Beef Ragu with Pasta
Beef Ragu with Pasta

Hello everybody, it’s Louise, welcome to my recipe page. Today, I’m gonna show you how to prepare a special dish, beef ragu with pasta. It is one of my favorites food recipes. This time, I am going to make it a bit unique. This is gonna smell and look delicious.

Beef Ragu with Pasta is one of the most popular of current trending meals in the world. It is easy, it’s fast, it tastes delicious. It is appreciated by millions daily. Beef Ragu with Pasta is something that I’ve loved my entire life. They’re nice and they look wonderful.

A budget cut of beef, simple pantry ingredients, a bit of patience and pappardelle pasta. This Slow Cooked Shredded Beef Ragu Sauce with Pappardelle may be the king of all pastas. It is hands down one of my all time favourite pastas ever!

To get started with this particular recipe, we have to prepare a few ingredients. You can cook beef ragu with pasta using 15 ingredients and 2 steps. Here is how you can achieve it.

The ingredients needed to make Beef Ragu with Pasta:
  1. Take 2 tablespoon olive oil
  2. Take 1 kg beef chuck steak, cut into 4cm pieces
  3. Take 1 brown onion, finely chopped
  4. Prepare 1 selery stalk, finely chopped
  5. Take 1 carrot, finely chopped
  6. Get 1 cup dry red wine
  7. Get 2 x 400 gram cans cherry tomatoes in juices
  8. Make ready 1 cup beef stock
  9. Get 2 tablespoon tomato paste
  10. Make ready 3 spring fresh thyme
  11. Take Cooked pasta, to serve
  12. Take Grated parmesan, to serve
  13. Get Fresh parsley, chopped to serve
  14. Prepare Salt, to season
  15. Prepare Olivi oil, to serve

I put off sharing this Big Batch Beef Ragu with Pasta last week as the weather was so warm, but we're back to slightly dreary English weather again, and as far as I'm concerned, slow cooked fall-apart beef and a mountain of pasta is exactly what's called for! Season beef with salt and pepper to taste. Place an uncovered pressure cooker or oven-proof Dutch oven over medium-high heat, and add olive oil. When oil is hot, add beef.

Instructions to make Beef Ragu with Pasta:
  1. Heat half the oil in a large frying pan over high heat.

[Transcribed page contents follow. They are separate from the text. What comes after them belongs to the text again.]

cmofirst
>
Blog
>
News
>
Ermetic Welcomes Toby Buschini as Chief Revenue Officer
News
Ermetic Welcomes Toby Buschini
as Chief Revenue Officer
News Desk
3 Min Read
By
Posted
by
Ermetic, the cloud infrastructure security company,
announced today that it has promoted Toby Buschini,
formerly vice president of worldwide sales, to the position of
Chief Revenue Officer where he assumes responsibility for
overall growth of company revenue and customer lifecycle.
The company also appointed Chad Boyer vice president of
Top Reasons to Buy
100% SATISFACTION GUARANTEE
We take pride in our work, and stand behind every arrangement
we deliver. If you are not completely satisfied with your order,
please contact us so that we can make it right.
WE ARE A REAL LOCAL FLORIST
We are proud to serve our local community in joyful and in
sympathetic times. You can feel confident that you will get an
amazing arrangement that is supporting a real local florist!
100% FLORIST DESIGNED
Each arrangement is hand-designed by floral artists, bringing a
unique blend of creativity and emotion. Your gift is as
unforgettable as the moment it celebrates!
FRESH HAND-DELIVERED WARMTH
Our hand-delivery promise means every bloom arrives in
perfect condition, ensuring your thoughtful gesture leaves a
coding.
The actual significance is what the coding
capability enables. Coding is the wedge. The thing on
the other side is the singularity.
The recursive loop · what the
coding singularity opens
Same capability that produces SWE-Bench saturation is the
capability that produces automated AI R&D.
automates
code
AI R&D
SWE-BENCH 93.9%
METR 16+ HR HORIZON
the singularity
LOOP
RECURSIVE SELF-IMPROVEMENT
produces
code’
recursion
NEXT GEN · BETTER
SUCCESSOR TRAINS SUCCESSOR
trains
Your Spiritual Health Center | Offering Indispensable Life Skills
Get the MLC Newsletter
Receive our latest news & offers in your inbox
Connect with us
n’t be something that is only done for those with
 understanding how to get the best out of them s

Cook beef, in two batches, for 5 minutes or until browned. Transfer to the bowl of a 5.5-litre slow cooker. Add remaining oil to pan. Add onion, celery and carrot. Cook for 3 minutes or until just tender. Add wine, tomatoes with liquid from cans, stock, paste and thyme to pan. Bring to the boil. Carefully pour over beef. Stir to combine. Cover with lid. Cook on low for 6 hours (or on high for 4 hours) or until beef is very tender.
  2. Stir with a wooden spoon to roughly shred beef. Toss ragu through fettuccine. Season with salt and pepper. Serve topped with parmesan and parsley.

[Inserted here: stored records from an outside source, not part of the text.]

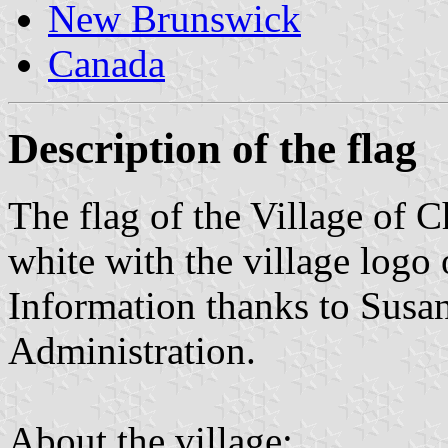
New Brunswick
Canada
Description of the flag
The flag of the Village of
white with the village logo 
Information thanks to Susa
Administration.
About the village: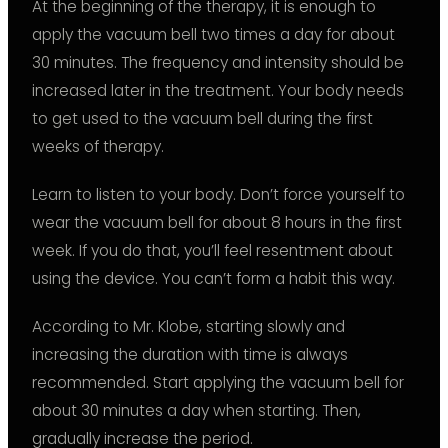
At the beginning of the therapy, it is enough to
apply the vacuum bell two times a day for about
30 minutes. The frequency and intensity should be
increased later in the treatment. Your body needs
to get used to the vacuum bell during the first
weeks of therapy.
Learn to listen to your body. Don’t force yourself to
wear the vacuum bell for about 8 hours in the first
week. If you do that, you’ll feel resentment about
using the device. You can’t form a habit this way.
According to Mr. Klobe, starting slowly and
increasing the duration with time is always
recommended. Start applying the vacuum bell for
about 30 minutes a day when starting. Then,
gradually increase the period.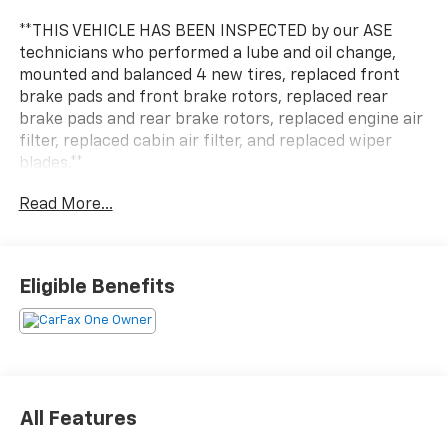
**THIS VEHICLE HAS BEEN INSPECTED by our ASE
technicians who performed a lube and oil change,
mounted and balanced 4 new tires, replaced front
brake pads and front brake rotors, replaced rear
brake pads and rear brake rotors, replaced engine air
filter, replaced cabin air filter, and replaced wiper
blades.**
Read More...
***ENGINE AND POWERTRAIN WARRANTY FOR LIFE***
You are getting the ultimate peace of mind with our
Engine and Powertrain For Life Guarantee. From the
Eligible Benefits
engine and transmission to the drive axle, the most
critical components are protected for as long as you
own it. We also include our 72-hour exchange
program where we understand that buying a vehicle
is a big decision, and sometimes you need a few days
to ensure it truly fits your lifestyle. FOR ADDED PEACE
All Features
OF MIND, this vehicle comes with a 3 month or 4,000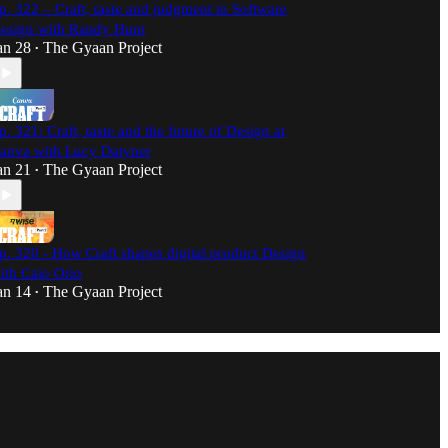
p. 322 – Craft, taste and judgment in Software
esign with Randy Hunt
an 28
The Gyaan Project
•
p. 321: Craft, taste and the future of Design at
anva with Lucy Datyner
an 21
The Gyaan Project
•
p. 320 - How Craft shapes digital product Design
ith Caio Orio
an 14
The Gyaan Project
•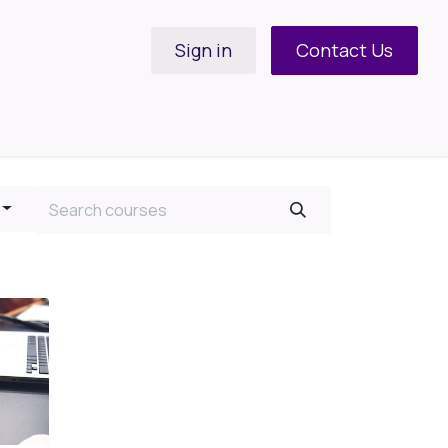
Sign in
Contact Us
Support Request
Contact us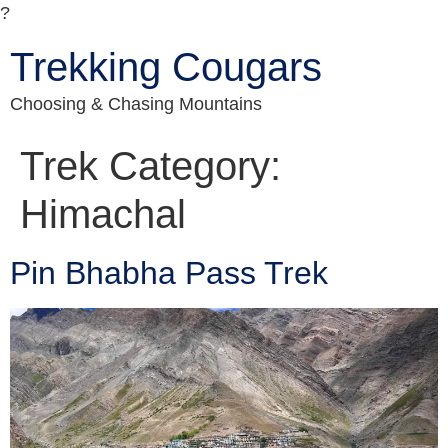
?
Trekking Cougars
Choosing & Chasing Mountains
Trek Category:
Himachal
Pin Bhabha Pass Trek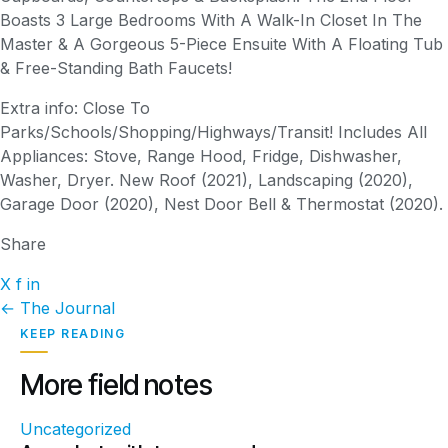
Boasts 3 Large Bedrooms With A Walk-In Closet In The
Master & A Gorgeous 5-Piece Ensuite With A Floating Tub
& Free-Standing Bath Faucets!
Extra info: Close To
Parks/Schools/Shopping/Highways/Transit! Includes All
Appliances: Stove, Range Hood, Fridge, Dishwasher,
Washer, Dryer. New Roof (2021), Landscaping (2020),
Garage Door (2020), Nest Door Bell & Thermostat (2020).
Share
X
f
in
← The Journal
KEEP READING
More field notes
Uncategorized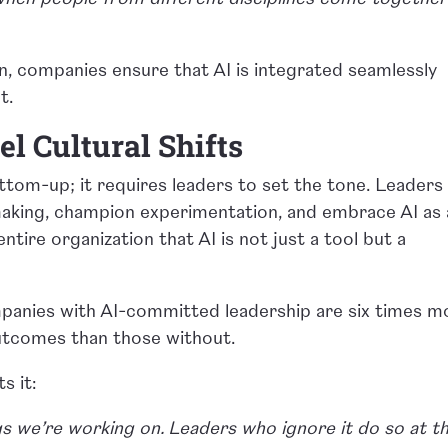
on, companies ensure that AI is integrated seamlessly
t.
l Cultural Shifts
tom-up; it requires leaders to set the tone. Leaders
making, champion experimentation, and embrace AI as 
entire organization that AI is not just a tool but a
mpanies with AI-committed leadership are six times m
outcomes than those without.
s it:
s we’re working on. Leaders who ignore it do so at th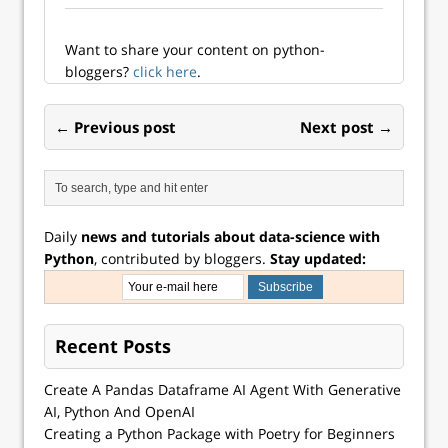
Want to share your content on python-
bloggers?
click here
.
← Previous post
Next post →
Daily
news and tutorials about data-science with
Python
, contributed by bloggers.
Stay updated:
Recent Posts
Create A Pandas Dataframe AI Agent With Generative
AI, Python And OpenAI
Creating a Python Package with Poetry for Beginners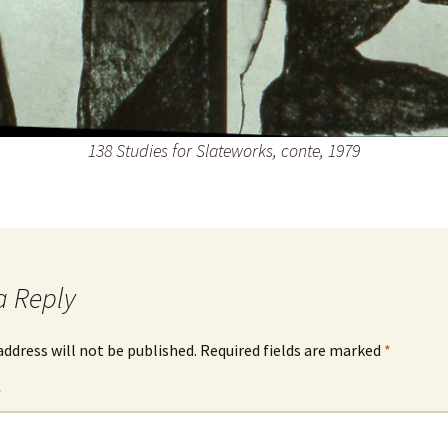
138 Studies for Slateworks, conte, 1979
a Reply
address will not be published.
Required fields are marked
*
*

Add rosemary and sage sprigs, onion, garlic, carrot and celery. To reheat Beef Ragu: Thaw frozen ragu in the refrigerator overnight. Place in a saucepan, cover and cook over low. When ready to serve, gently reheat the ragout over a medium heat. Ladle the pasta into bowls, scatter over the remaining parmesan and serve.